Then Judah went up to him and said, “Oh, my lord, please let your servant speak a word in my lord's ears, and let not your anger burn against your servant, for you are like Pharaoh himself. My lord asked his servants, saying, ‘Have you a father, or a brother?’ And we said to my lord, ‘We have a father, an old man, and a young brother, the child of his old age. His brother is dead, and he alone is left of his mother's children, and his father loves him.’ Then you said to your servants, ‘Bring him down to me, that I may set my eyes on him.’ We said to my lord, ‘The boy cannot leave his father, for if he should leave his father, his father would die.’ Then you said to your servants, ‘Unless your youngest brother comes down with you, you shall not see my face again.’
Joseph’s use of the word “divination” is part of his strategy. He’s hinting at divine revelation. He wants his brothers to think that God is angry at them.
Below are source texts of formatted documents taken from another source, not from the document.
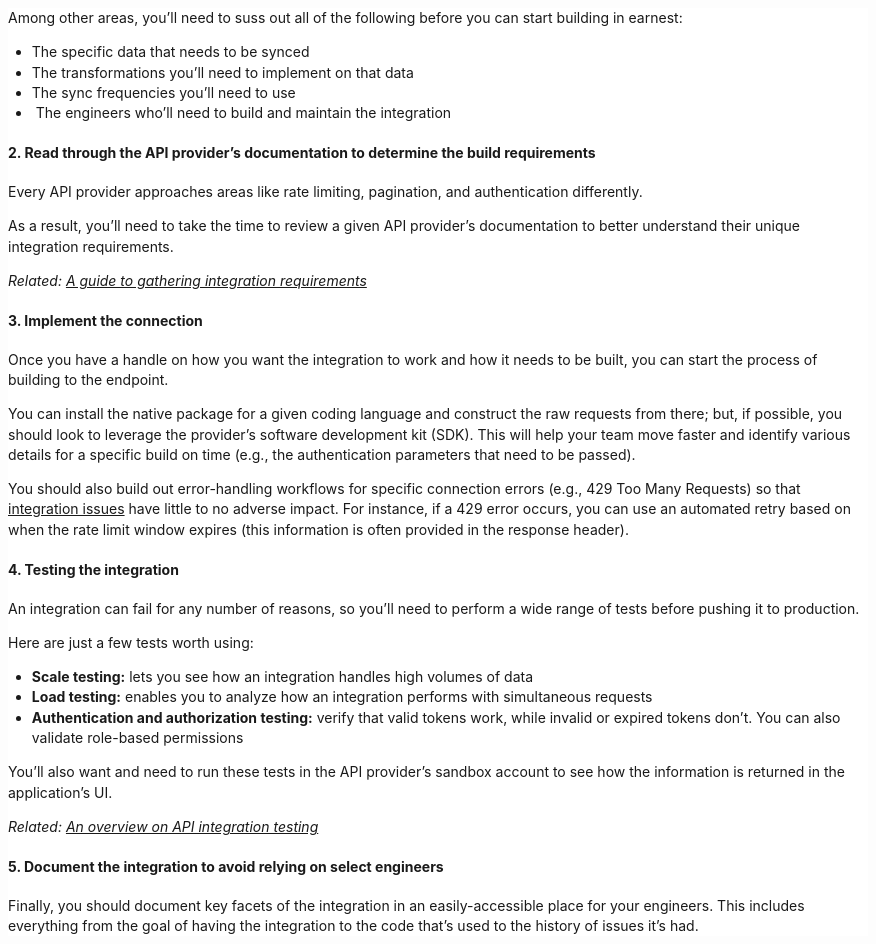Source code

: Among other areas, you’ll need to suss out all of the following before you can start building in earnest:

- The specific data that needs to be synced
- The transformations you’ll need to implement on that data
- The sync frequencies you’ll need to use
-  The engineers who’ll need to build and maintain the integration

#### **2\. Read through the API provider’s documentation to determine the build requirements**

Every API provider approaches areas like rate limiting, pagination, and authentication differently.

As a result, you’ll need to take the time to review a given API provider’s documentation to better understand their unique integration requirements.

_Related:_ [_A guide to gathering integration requirements_](https://www.merge.dev/blog/integration-requirements)

#### **3\. Implement the connection**

Once you have a handle on how you want the integration to work and how it needs to be built, you can start the process of building to the endpoint.

You can install the native package for a given coding language and construct the raw requests from there; but, if possible, you should look to leverage the provider’s software development kit (SDK). This will help your team move faster and identify various details for a specific build on time (e.g., the authentication parameters that need to be passed).

You should also build out error-handling workflows for specific connection errors (e.g., 429 Too Many Requests) so that [integration issues](https://www.merge.dev/blog/integration-issues) have little to no adverse impact. For instance, if a 429 error occurs, you can use an automated retry based on when the rate limit window expires (this information is often provided in the response header).

#### **4\. Testing the integration**

An integration can fail for any number of reasons, so you’ll need to perform a wide range of tests before pushing it to production.

Here are just a few tests worth using:

- **Scale testing:** lets you see how an integration handles high volumes of data
- **Load testing:** enables you to analyze how an integration performs with simultaneous requests
- **Authentication and authorization testing:** verify that valid tokens work, while invalid or expired tokens don’t. You can also validate role-based permissions

You’ll also want and need to run these tests in the API provider’s sandbox account to see how the information is returned in the application’s UI.

_Related:_ [_An overview on API integration testing_](https://www.merge.dev/blog/api-integration-testing)

#### **5\. Document the integration to avoid relying on select engineers**

Finally, you should document key facets of the integration in an easily-accessible place for your engineers. This includes everything from the goal of having the integration to the code that’s used to the history of issues it’s had.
And that’s exactly what they are thinking. Judah says, “God has found out the guilt of your servants,” and he proposes that they should all become slaves. Then Joseph tightens the vise by saying only the thief who stole his cup should be enslaved. That’s the perfect nightmare scenario for Judah and he panics.
But in his panic, Judah does something that wrecks Joseph’s plan. Judah went up to him. Joseph has been keeping his distance, but now they’re close. Judah doesn’t recognize Joseph but he might.
Joseph’s plan is backfiring. Concealing his identity is essential. Given that he has had trouble controlling his emotions, having Judah right up in his face is a problem. Then Judah launches a groveling, rambling plea for mercy.
It’s more powerful than he realizes.
Judah’s sincerity in coming before this lord is a perfect model for how we should be when we come before the Lord. Too often we offer up stoic prayers as if that’s what God wants.
No. God’s servants scream and cry. The book of Lamentations is part of scripture for a reason.
Ever wonder what in the world Jesus was talking about when he said, “I never knew you. Away from me you evildoers.”? – Matthew 7:23b (NIV)
How’s He going to know you if you’re never yourself when you talk to Him?